(Stored data entries)
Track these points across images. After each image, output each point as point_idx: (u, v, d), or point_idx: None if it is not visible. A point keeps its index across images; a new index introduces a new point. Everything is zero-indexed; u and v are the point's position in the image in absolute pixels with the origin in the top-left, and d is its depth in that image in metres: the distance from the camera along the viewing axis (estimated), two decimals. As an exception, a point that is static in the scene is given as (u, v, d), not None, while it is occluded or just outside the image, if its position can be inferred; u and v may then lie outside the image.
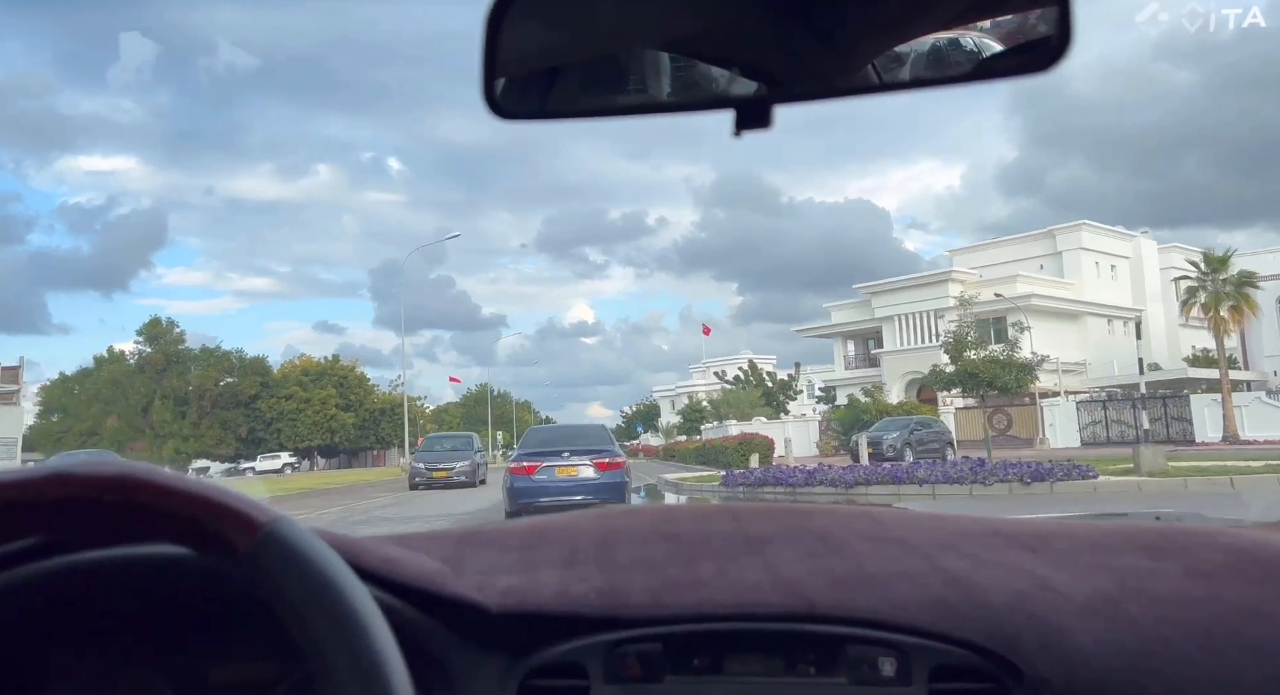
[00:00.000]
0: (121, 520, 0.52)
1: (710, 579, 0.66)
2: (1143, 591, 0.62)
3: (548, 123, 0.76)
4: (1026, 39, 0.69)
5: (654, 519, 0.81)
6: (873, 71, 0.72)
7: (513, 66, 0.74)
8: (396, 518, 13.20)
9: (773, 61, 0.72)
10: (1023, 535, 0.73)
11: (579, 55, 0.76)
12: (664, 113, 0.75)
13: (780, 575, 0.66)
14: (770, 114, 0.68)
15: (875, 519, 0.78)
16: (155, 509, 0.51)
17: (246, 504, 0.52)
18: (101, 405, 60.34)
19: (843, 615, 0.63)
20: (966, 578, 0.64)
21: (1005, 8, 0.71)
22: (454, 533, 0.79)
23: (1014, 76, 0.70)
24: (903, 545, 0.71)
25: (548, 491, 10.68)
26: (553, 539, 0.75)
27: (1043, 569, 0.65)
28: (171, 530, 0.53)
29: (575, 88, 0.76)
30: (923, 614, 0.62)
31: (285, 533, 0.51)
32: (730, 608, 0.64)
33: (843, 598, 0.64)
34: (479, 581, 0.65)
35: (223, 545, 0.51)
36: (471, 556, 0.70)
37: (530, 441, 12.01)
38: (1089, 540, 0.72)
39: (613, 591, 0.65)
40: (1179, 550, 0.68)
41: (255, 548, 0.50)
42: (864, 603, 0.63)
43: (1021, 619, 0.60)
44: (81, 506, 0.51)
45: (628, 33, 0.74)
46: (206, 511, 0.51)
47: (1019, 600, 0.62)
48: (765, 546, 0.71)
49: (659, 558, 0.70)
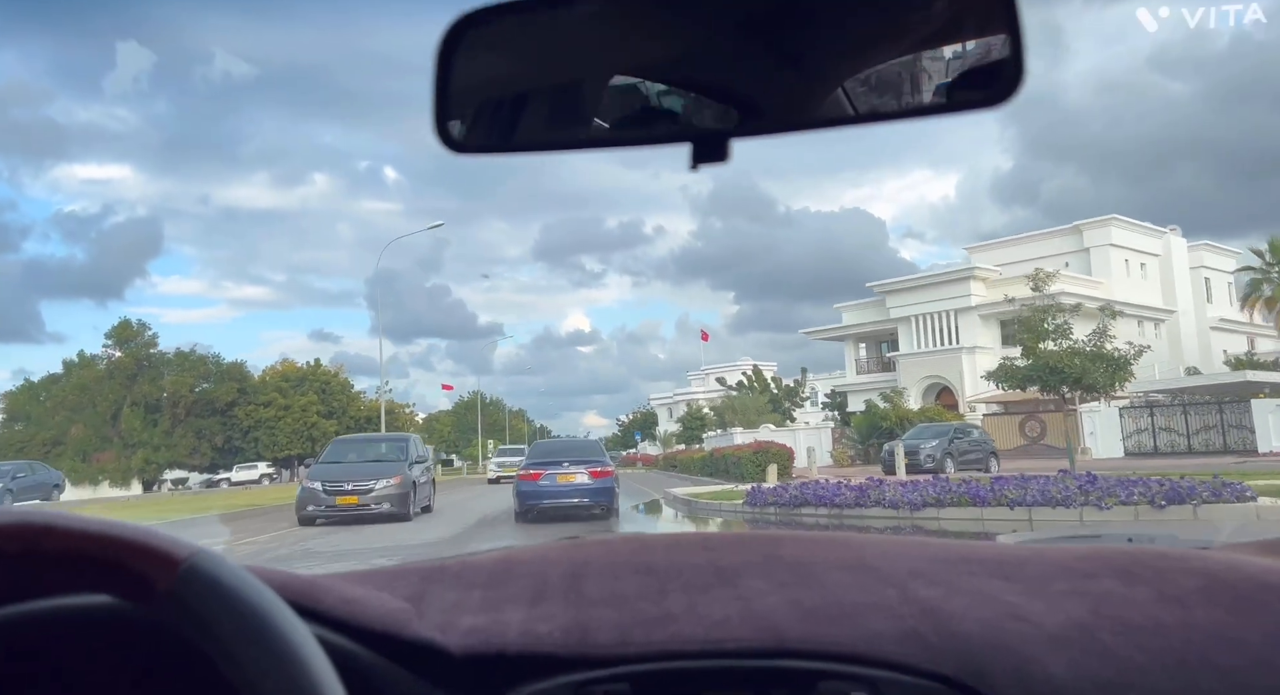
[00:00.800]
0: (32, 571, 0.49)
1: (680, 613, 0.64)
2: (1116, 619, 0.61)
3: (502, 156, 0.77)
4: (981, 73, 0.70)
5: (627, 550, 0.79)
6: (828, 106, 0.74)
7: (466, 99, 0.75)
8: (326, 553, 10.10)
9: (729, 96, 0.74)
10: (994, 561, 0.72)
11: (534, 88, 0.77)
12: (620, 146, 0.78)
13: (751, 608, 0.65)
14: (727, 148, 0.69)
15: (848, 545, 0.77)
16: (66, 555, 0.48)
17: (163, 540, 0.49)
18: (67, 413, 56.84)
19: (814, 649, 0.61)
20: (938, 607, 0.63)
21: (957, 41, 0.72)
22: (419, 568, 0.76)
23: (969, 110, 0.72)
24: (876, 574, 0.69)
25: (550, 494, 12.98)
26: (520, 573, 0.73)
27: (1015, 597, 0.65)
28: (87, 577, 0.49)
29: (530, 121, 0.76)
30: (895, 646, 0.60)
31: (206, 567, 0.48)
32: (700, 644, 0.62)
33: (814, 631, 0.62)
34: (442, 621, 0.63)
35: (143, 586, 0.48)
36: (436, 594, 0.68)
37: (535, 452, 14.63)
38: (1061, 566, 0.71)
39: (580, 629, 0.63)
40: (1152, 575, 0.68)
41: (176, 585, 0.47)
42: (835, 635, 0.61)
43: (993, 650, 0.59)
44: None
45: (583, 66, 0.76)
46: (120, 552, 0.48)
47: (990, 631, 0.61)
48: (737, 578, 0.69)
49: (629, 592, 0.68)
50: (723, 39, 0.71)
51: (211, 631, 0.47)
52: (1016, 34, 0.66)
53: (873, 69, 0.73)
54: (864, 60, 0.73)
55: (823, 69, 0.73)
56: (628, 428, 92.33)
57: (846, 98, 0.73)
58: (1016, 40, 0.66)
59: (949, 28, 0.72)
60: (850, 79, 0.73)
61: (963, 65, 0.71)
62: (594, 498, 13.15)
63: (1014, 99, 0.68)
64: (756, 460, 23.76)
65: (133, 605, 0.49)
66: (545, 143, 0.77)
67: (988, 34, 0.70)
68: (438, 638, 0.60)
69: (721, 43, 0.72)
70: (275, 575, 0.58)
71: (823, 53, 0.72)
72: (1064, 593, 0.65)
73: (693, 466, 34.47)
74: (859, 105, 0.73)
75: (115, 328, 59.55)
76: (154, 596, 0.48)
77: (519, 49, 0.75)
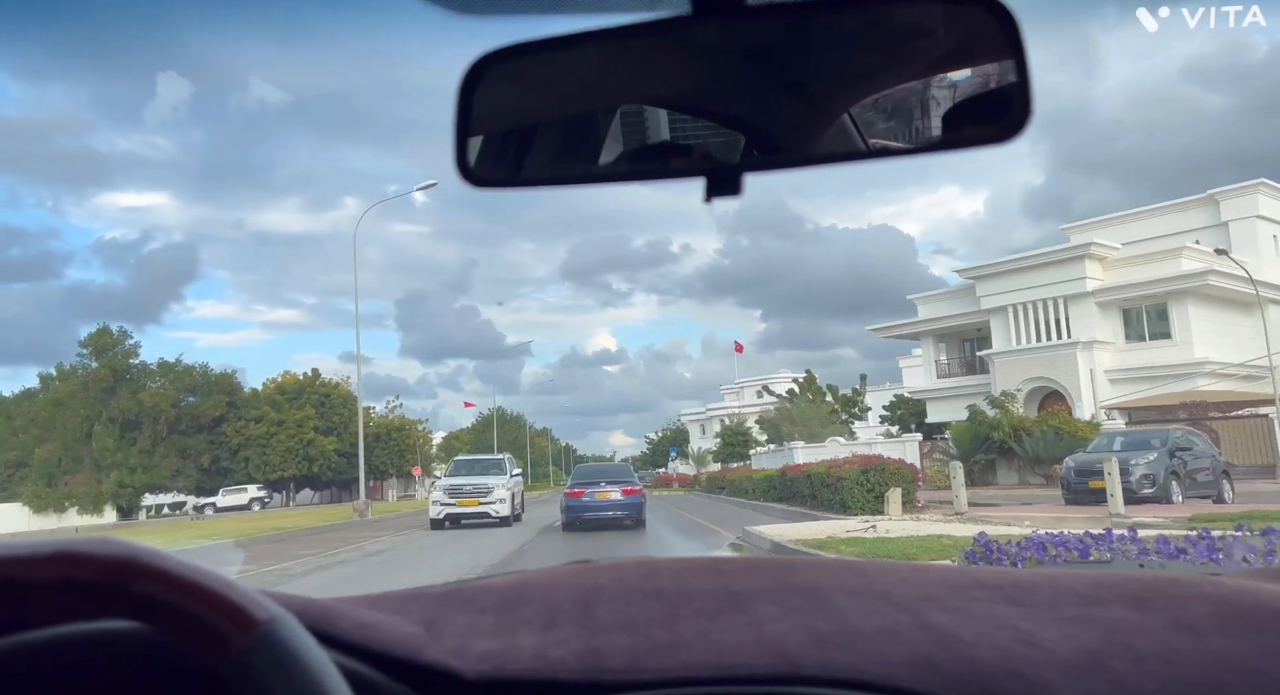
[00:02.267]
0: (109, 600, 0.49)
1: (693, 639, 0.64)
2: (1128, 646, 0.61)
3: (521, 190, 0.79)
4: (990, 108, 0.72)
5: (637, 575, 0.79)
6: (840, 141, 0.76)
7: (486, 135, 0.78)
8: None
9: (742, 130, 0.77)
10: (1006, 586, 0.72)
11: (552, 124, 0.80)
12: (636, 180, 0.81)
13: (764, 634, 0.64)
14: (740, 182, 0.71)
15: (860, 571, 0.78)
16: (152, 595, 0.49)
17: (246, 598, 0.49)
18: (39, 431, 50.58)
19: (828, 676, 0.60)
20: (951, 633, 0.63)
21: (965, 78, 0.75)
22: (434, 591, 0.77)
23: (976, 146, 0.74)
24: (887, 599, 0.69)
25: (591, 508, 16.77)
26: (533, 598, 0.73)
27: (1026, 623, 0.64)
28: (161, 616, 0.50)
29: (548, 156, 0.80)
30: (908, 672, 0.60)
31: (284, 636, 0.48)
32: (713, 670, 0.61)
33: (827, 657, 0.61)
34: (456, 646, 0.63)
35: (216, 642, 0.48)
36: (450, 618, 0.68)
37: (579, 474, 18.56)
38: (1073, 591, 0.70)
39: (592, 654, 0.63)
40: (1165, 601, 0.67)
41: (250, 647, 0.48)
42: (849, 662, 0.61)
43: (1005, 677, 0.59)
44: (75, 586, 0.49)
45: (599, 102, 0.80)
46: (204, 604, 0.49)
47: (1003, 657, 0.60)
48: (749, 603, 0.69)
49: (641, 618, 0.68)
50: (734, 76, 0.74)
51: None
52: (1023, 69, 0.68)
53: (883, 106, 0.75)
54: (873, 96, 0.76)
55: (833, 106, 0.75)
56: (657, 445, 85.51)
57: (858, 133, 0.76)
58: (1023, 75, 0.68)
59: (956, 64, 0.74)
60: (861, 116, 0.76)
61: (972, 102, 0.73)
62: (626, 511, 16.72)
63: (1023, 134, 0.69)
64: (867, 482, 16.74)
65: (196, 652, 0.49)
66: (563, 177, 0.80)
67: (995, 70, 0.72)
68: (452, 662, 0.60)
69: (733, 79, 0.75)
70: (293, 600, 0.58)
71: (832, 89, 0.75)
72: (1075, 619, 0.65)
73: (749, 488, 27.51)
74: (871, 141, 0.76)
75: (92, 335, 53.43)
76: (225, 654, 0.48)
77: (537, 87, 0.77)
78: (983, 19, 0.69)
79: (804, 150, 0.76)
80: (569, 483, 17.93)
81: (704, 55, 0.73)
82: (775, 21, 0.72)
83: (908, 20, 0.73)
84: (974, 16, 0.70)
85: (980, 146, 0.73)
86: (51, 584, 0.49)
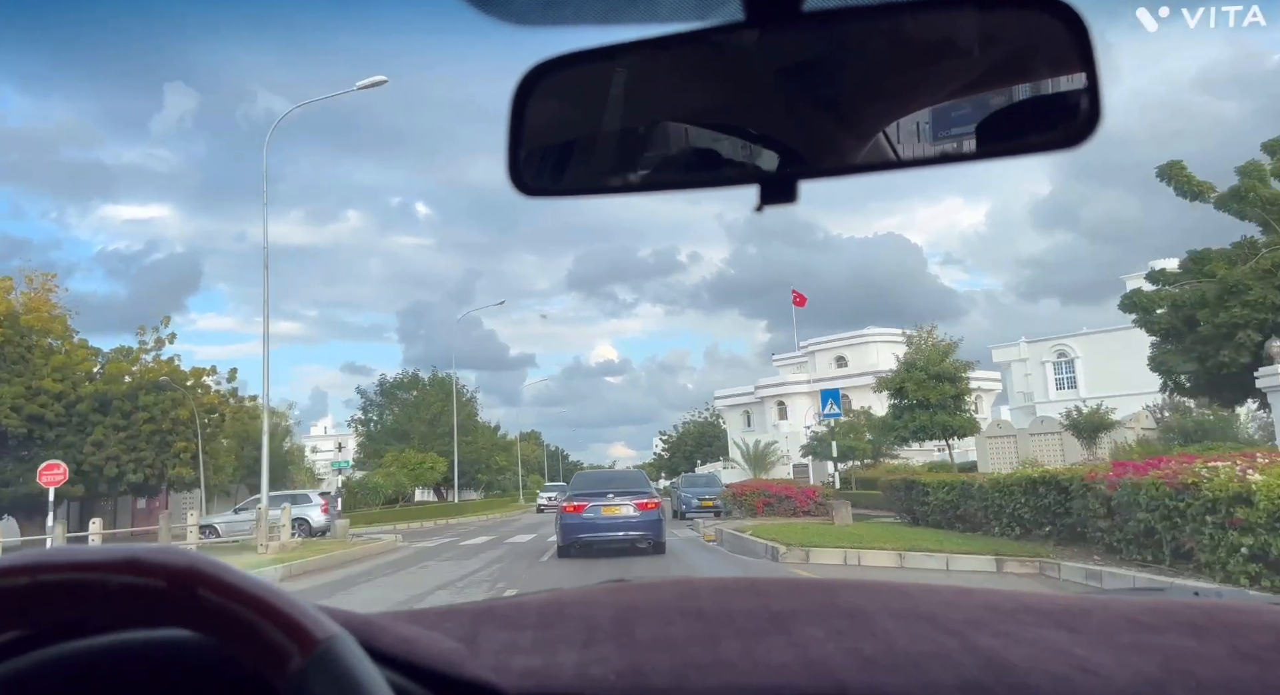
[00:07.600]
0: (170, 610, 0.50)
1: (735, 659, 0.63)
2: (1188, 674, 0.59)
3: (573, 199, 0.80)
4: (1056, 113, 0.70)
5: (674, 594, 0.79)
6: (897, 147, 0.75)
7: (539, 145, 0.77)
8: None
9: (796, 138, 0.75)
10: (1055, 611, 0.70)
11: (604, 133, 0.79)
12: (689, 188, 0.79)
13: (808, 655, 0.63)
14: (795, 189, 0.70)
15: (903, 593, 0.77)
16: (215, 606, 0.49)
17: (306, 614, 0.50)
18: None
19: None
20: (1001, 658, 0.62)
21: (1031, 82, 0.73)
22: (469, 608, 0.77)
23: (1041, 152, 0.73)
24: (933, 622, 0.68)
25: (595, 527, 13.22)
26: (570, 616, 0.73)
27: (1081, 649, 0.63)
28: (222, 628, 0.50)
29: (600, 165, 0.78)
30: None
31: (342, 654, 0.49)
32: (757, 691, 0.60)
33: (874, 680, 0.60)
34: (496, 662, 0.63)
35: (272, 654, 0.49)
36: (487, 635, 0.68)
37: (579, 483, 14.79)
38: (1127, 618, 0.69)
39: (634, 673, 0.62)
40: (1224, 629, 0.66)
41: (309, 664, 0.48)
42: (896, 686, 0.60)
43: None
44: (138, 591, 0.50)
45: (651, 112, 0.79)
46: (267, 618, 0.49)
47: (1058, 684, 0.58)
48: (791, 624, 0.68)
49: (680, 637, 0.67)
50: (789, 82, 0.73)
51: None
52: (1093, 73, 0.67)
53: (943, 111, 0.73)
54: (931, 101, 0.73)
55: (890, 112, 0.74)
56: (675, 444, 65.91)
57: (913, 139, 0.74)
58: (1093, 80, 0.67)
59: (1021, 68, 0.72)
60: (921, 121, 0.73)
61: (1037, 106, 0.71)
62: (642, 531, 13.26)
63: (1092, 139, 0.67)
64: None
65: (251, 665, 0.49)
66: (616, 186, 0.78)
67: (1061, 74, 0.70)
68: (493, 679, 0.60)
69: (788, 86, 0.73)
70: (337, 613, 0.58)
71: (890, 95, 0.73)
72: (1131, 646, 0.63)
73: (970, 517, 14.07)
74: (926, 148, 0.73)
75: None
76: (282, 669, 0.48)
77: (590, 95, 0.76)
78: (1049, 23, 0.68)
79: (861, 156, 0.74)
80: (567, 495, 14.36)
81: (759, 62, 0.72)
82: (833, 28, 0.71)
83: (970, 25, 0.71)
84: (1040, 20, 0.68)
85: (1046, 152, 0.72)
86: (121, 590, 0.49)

▶ _Action item_
Only an exact copy of the lines from the top of the entries through the line with "31: (285, 533, 0.51)", both included, should be given, with all pictures omitted.

▶ _Result of this task_
Track these points across images. After each image, output each point as point_idx: (u, v, d), or point_idx: None if it is not visible. A point keeps its index across images; a new index introduces a new point. Everything is zero-indexed; u and v are the point's position in the image in absolute pixels with the origin in the top-left, and d is its depth in that image in metres: the distance from the camera along the viewing axis (estimated), two decimals. As an exception, a point that is static in the scene is given as (u, v, d), not None, while it is occluded or just outside the image, if its position can be inferred; u and v may then lie outside the image.
[00:00.000]
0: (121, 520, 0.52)
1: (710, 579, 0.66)
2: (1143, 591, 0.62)
3: (548, 123, 0.76)
4: (1026, 39, 0.69)
5: (654, 519, 0.81)
6: (873, 71, 0.72)
7: (513, 66, 0.74)
8: (396, 518, 13.20)
9: (773, 61, 0.72)
10: (1023, 535, 0.73)
11: (579, 55, 0.76)
12: (664, 113, 0.75)
13: (780, 575, 0.66)
14: (770, 114, 0.68)
15: (875, 519, 0.78)
16: (155, 509, 0.51)
17: (246, 504, 0.52)
18: (101, 405, 60.34)
19: (843, 615, 0.63)
20: (966, 578, 0.64)
21: (1005, 8, 0.71)
22: (454, 533, 0.79)
23: (1014, 76, 0.70)
24: (903, 545, 0.71)
25: (548, 491, 10.68)
26: (553, 539, 0.75)
27: (1043, 569, 0.65)
28: (171, 530, 0.53)
29: (575, 88, 0.76)
30: (923, 614, 0.62)
31: (285, 533, 0.51)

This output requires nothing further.